Quantas mulheres que querem isso e não conseguem, por causa das tantas outras que se submetem passivamente à cesárea, fazendo com que o médico comodamente indique DESNECESSARIAMENTE essa intervenção tão agressiva à mãe e ao bebê?

Beijos

Carla Beatriz disse...

Ric,
Adorei tua visita e teu comentário! Tu bem sabes que sou tua fã e que uma das melhores escolhas da minha vida foi te ter como meu obstetra em meus dois partos, juntamente com a Zeza. Com o apoio de vocês dois, eu pude ser vitoriosa e parir meus filhos naturalmente, do jeito que eu queria!

Ao mesmo tempo, como é difícil mostrar às mulheres que elas têm escolha SIM e que podem dizer ao médicos o que elas querem e não querem no seu parto e MUDAREM de profissional, quando este não compartilha de seu ponto de vista. O discurso é sempre o mesmo: "Eu confio plenamente no meu médico e sei que ele fará o melhor para mim e meu bebê."

Eu lembro das longas conversas que tínhamos nas minhas consultas de pré-natal, das minhas dúvidas, do que faríamos em caso de emergência, de que nunca farias nada em mim que eu não autorizasse e de como tudo dependia de mim e de minhas escolhas.
Nunca me esquecerei, de meu primeiro parto, depois de mais de 24 longas horas de trabalho de parto, eu exausta, com sono e doida para que tudo terminasse, das tuas palavras: "Carla, tu estás bem, teu bebê está bem, só depende de TI fazer nascer esse bebê." Essas palavras me deram o impulso necessário para parir meu filho, pois só dependia de MIM. E assim foi e eu me senti extremamente VITORIOSA.

Também fico muito feliz em saber que minha experiência serviu de exemplo e inspiração para minha colega de trabalho, que lembrando de mim, também conseguiu parir sua filha e sentiu o mesmo que eu: um orgulho imenso.

Um beijo,

Ana Cláudia disse...

Carla, adorei seu post. Embora eu tenha passado por duas cesáreas. Na primeira, tentei até o último momento e não encontrei nenhum outro médico para me apoiar depois de 10 horas de bolsa rota sem TP ativo. Ou faca, ou estava sem médico. Um cicatriz profunda em minha alma, que nunca deixará de doer.

Na segunda, esperamos bastante e tentamos de tudo. Só concordei com a cesárea (e fui consultada sobre) quando começamos a ter alterações nos batimentos do bb. Nasceu com apgar 7/8. No limite para ficar em observação. Para mim, este é o limite do sofrimento que eu permite à ele. Estou convencida e estava acompanhada pelo melhor médico do RJ que é o Xico Vilela.

O que te digo, amiga, é que o primeiro parto precisa ser normal.
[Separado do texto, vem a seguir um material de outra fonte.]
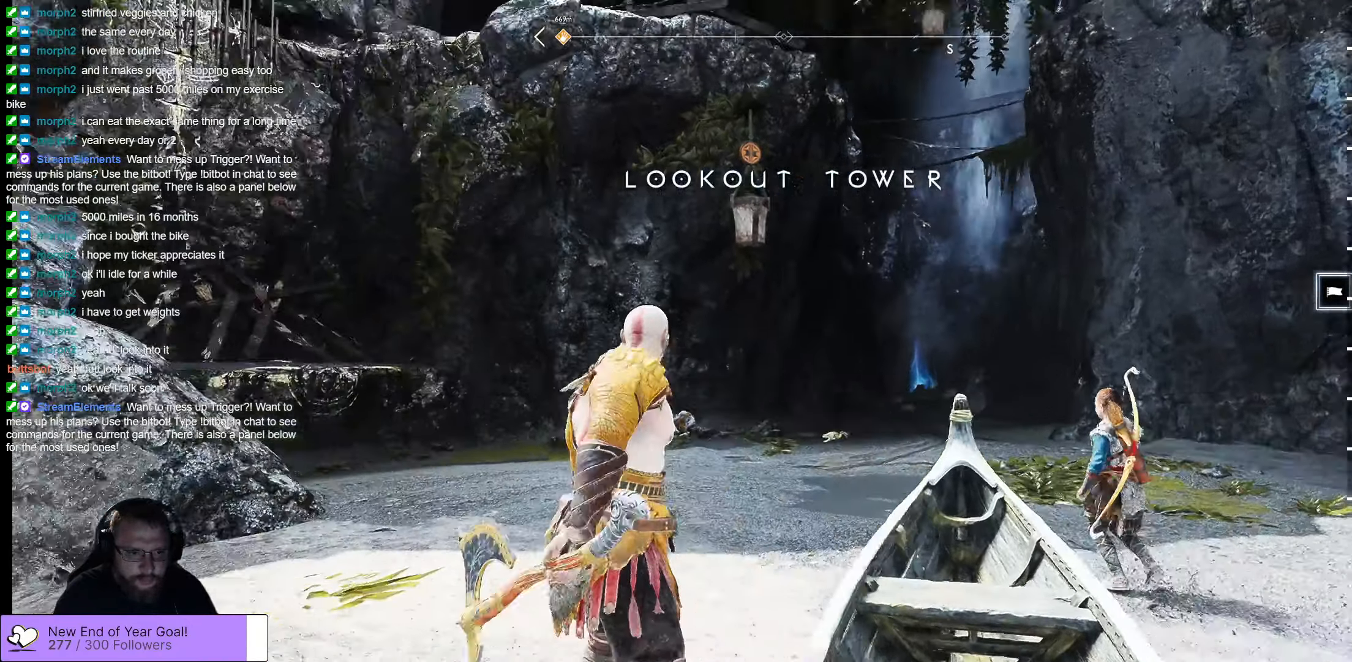
{"buttons": [], "left_stick": "center", "right_stick": "center", "events": [[183, "B", "up"], [183, "left_stick", "center"]]}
A partir daí, você abre literalmente todos os canais.
Em caso contrário, elas se fecham num funil cada dia mais apertado.
E no meu caso foi assim, só encontrei o Xico que apoiasse a tentativa de parto normal tão pouco tempo depois de uma cesárea. E olha que falei com muita gente que se diz humanizada.

Não é fácil sair do sistema. E nem todo mundo tem condições de pagar para ter um auxilio diferenciado. Eu mesma não tinha no primeiro parto. Me submeti a indicações e um vaginalista da pior espécie. Durante muito tempo, não conseguia passar perto de seu consultório sem chorar. Hoje, isso já passou. Mas nunca mais o vi. Não sei se conseguiria olhar na cara dele de novo sem lhe dar um bofetão como desabafo, não vingança, pela dor que sentimos.

E colocar a culpa na mulher, é isentar o médico que estuda e faz parto todo dia, da violência que ele comete quando engana uma grávida que NUNCA pariu na vida.
As mulheres são ingênuas de acreditar? Não, os médicos é que são prepotentes de te enganar.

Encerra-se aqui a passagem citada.